Quando ia mais acesa a discussão em torno do Acordo Ortográfico de Unificação da Língua Portuguesa, com alguns escritores de Lisboa criticando a sua implementação, criou-se uma dúvida sobre a posição a ser adotada por José Saramago, Prêmio Nobel de Literatura. Seria a favor ou contra?
 
O autor de “A viagem do elefante”, com a sua linguagem característica, veio ao Rio de Janeiro e a São Paulo, afirmando tacitamente que temos uma língua bela, “mas mal utilizada”. Segundo ele, a língua portuguesa está bastante mal no ensino, com construções equivocadas. Na ABL, defendeu que a língua seja vária e uma, sem se ater a um só formato, “ressuscitando palavras que, muitas vezes, pensávamos que tinham sido sepultadas.” Sob esse aspecto, viu dados positivos no Acordo, mas deixou claro que ele deve ser implantado com todos os cuidados, a fim de preservar a cultura diversificada em que está inserido.
 
Saramago é um consagrado pensador: “Não me conformo com o que os homens fazem aos homens.” Particularmente, na língua portuguesa (ele afirma que há várias línguas portuguesas), sente necessidade de sacudi-la, a partir da realidade de que viveu duas grandes revoluções: uma causada pelo livro “Viagens da minha terra”, de Almeida Garret, com uma língua nova, reflexiva, rápida, fora das frases setecentistas intermináveis, e a outra com “O nome de guerra”, de Almeida Magalhães, que nos dá conta sem sentir, lentamente, do valor da liberdade de criação.
No livro “A viagem do elefante” (que se chama Salomão), o leitor é conduzido pela história relativamente simples porque não há muito o que inventar (não é uma história de amor, não há conflitos entre personagens). Trata-se só de um elefante que vai andando, andando, andando. O leitor é conduzido pela linguagem e sob esse aspecto o escritor português, na conferência da ABL, destacou como é importante esse fator, para despertar o interesse do público: “É impossível imaginar o Grande Sertão: veredas, de Guimarães Rosa, sem aquela linguagem específica. Não há outra maneira de contar aquilo.”
 
Muito aplaudido, bem disposto depois de enfrentar uma grave pneumonia, Saramago afirmou que armazenamos camadas lingüísticas ao longo da vida. Não criamos a fala que usamos, ela está na sociedade, na vida coletiva, e nós a absorvemos. Esses sedimentos lingüísticos são numerosos, desde a infância, e falamos de acordo com o último sedimento que se deposita sobre os anteriores da nossa história pessoal.

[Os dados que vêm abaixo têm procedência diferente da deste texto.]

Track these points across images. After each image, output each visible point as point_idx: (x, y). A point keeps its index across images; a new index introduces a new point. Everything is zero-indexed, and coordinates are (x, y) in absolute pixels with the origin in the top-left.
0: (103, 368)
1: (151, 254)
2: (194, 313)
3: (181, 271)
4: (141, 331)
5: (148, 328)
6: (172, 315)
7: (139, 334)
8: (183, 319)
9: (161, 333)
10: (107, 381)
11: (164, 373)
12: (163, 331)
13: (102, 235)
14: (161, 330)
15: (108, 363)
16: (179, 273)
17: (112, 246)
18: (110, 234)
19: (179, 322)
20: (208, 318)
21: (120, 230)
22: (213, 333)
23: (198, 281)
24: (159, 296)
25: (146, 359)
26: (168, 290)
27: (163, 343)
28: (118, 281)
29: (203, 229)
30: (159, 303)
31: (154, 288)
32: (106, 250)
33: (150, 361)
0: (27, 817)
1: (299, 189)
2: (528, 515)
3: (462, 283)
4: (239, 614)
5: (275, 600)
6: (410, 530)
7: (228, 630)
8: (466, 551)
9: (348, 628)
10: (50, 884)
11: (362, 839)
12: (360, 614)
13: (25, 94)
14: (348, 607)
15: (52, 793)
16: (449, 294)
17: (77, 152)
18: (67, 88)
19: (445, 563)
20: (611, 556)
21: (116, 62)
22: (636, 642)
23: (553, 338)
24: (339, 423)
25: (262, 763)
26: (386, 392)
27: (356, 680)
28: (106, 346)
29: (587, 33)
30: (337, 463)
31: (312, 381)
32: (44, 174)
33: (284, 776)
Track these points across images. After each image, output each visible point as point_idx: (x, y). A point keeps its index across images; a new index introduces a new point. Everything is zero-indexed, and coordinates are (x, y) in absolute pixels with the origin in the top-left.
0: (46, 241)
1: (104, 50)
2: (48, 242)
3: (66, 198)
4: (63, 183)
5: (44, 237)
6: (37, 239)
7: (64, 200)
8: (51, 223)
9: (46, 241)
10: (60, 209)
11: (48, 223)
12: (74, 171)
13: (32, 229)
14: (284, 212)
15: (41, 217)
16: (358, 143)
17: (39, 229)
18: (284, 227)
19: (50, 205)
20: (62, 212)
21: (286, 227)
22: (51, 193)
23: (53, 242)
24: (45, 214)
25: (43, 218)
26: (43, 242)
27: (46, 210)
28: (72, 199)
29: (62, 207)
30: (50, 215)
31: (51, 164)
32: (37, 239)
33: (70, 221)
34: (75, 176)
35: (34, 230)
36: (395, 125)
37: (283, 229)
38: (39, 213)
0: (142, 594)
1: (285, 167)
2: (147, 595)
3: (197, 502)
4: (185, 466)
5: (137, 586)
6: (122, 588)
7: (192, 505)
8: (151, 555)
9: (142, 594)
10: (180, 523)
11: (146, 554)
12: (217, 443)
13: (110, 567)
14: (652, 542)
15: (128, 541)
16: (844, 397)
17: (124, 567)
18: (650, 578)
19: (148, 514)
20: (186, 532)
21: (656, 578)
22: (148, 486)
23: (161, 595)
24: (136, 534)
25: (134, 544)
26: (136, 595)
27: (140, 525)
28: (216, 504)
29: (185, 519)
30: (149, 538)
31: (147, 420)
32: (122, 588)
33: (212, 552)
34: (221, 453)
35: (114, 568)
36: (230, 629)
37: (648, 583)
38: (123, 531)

O tom narrativo é mais do que a ressurreição lingüística de um passado representado agora por pinceladas de modernidade. É mais do que isso.
Ao agradecer a presença de José Saramago, o acadêmico Cícero Sandroni, de forma resumida e extremamente feliz, recordou o seu passado de poeta, cronista, dramaturgo, contista e romancista. Lembrou da grande emoção vivida com a leitura do seu “Manual de caligrafia e pintura”, para se referir depois ao preferido “O ano da morte de Ricardo Reis”, que começa no Rio de Janeiro, em 1935, com um extraordinário enredo. Foi uma tarde de muito aprendizado – e emoção.